The weather has gotten cooler and the leaves are dropping, autumn is here in all of its colorful glory. Fall leading into winter is rich in traditions, meals, and gatherings. Thanksgiving, Christmas and New Year's are all holidays that we tend to have fond memories of and look forward to our family traditions and rituals with great anticipation. Each tradition is unique to each family making them so special.
Traditions or rituals are different from routines. Routines are what we do on a day to day basis. For example, brushing our teeth. There is no anticipation to brushing our teeth each day; it's something we know needs to be done to avoid cavities, so we do it. There is no feeling associated with a routine.
Rituals, on the other hand, have feelings attached to them. In our house, we have always celebrated Christmas with extended family and friends. We never know year to year who will be with us, but all are welcome. Our children look forward to this special time of being all together with family and friends. This is something we have passed down to them, and we hope they pass this special ritual down to their children.

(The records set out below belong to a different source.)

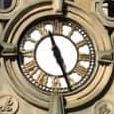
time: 11:26
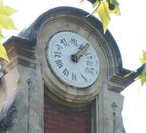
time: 2:07
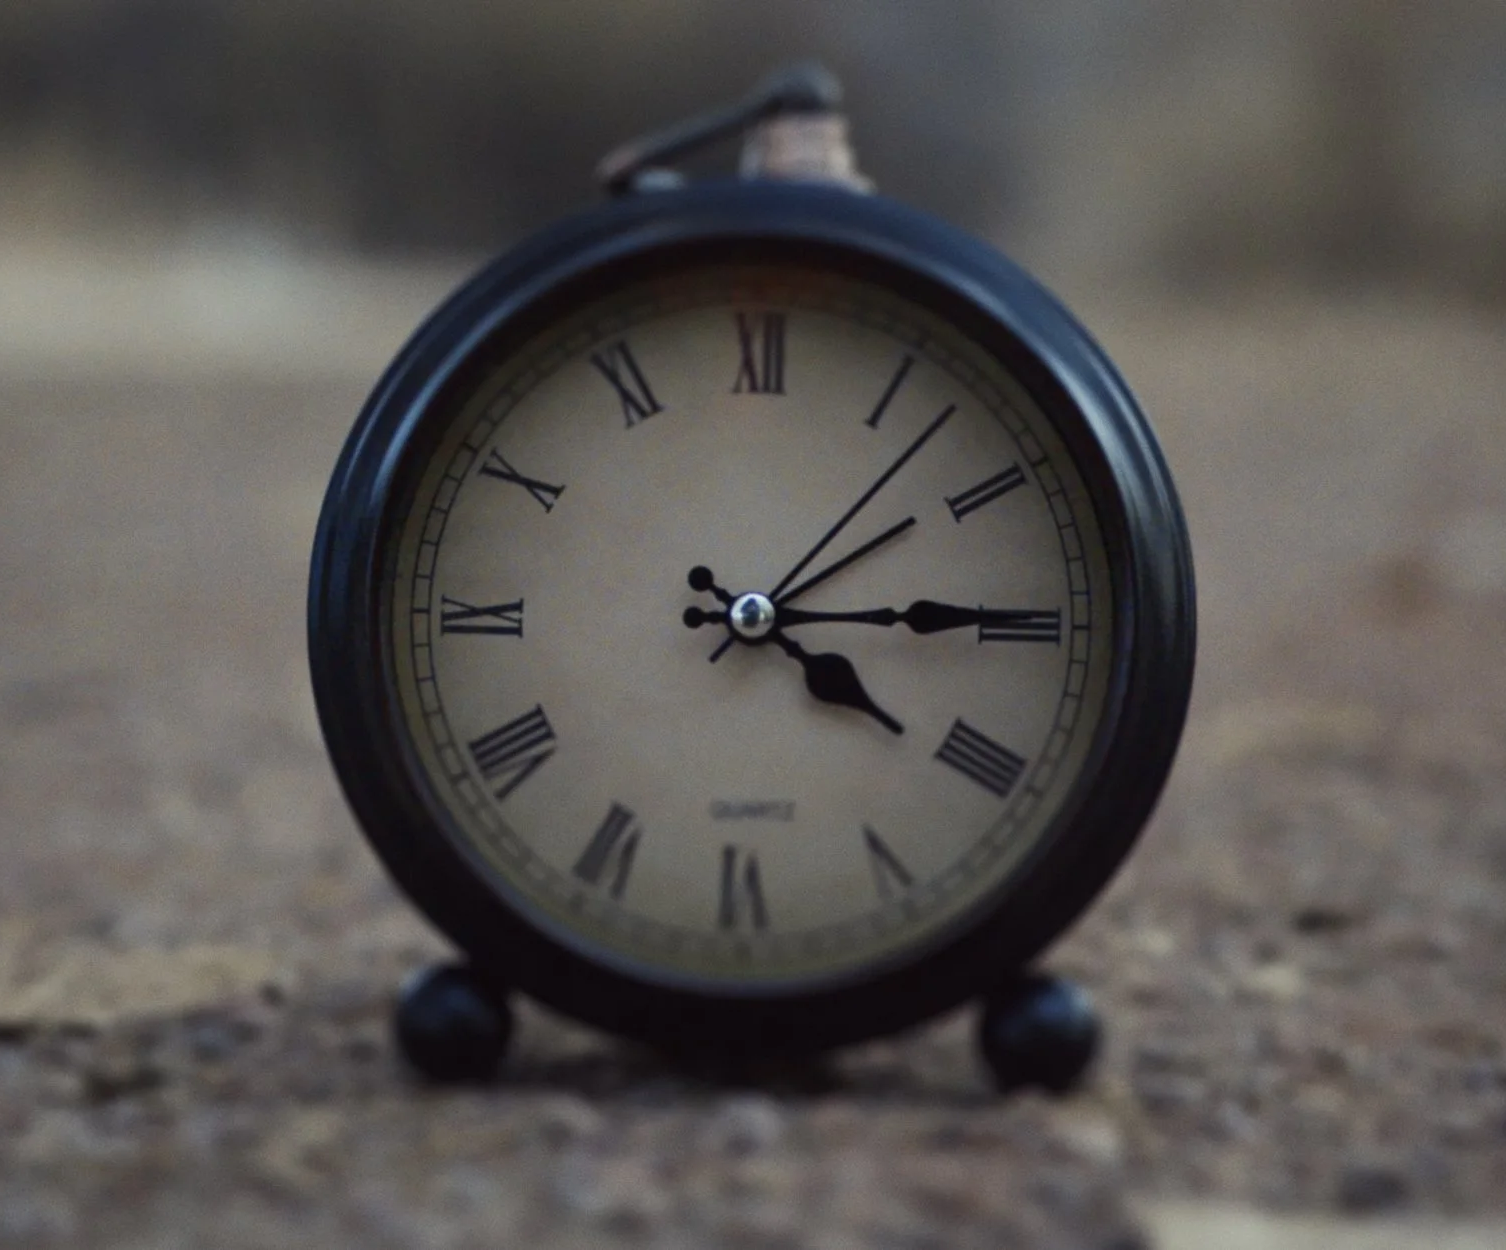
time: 4:14
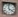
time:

Rituals give children a sense of belonging. They feel comfort and security knowing that something is going to happen, and that they are involved. It helps their self-esteem and gives them a sense of empowerment.
There are other rituals that you can create for your child to establish that sense of belonging. A bedtime ritual may be reading a book with your child before bed then kissing them goodnight. This is a consistent one on one time your child will look forward to each night. And when that book is over—it's lights out! Knowing what is going to happen next gives your child a sense of security.
The holidays can be a hectic, so next time you think about all of the bells and whistles that go along with the season—stop and consider—what has meaning for your family and reinforces security for your child. Then proceed with your own rituals and be secure in knowing you don't have to do it all.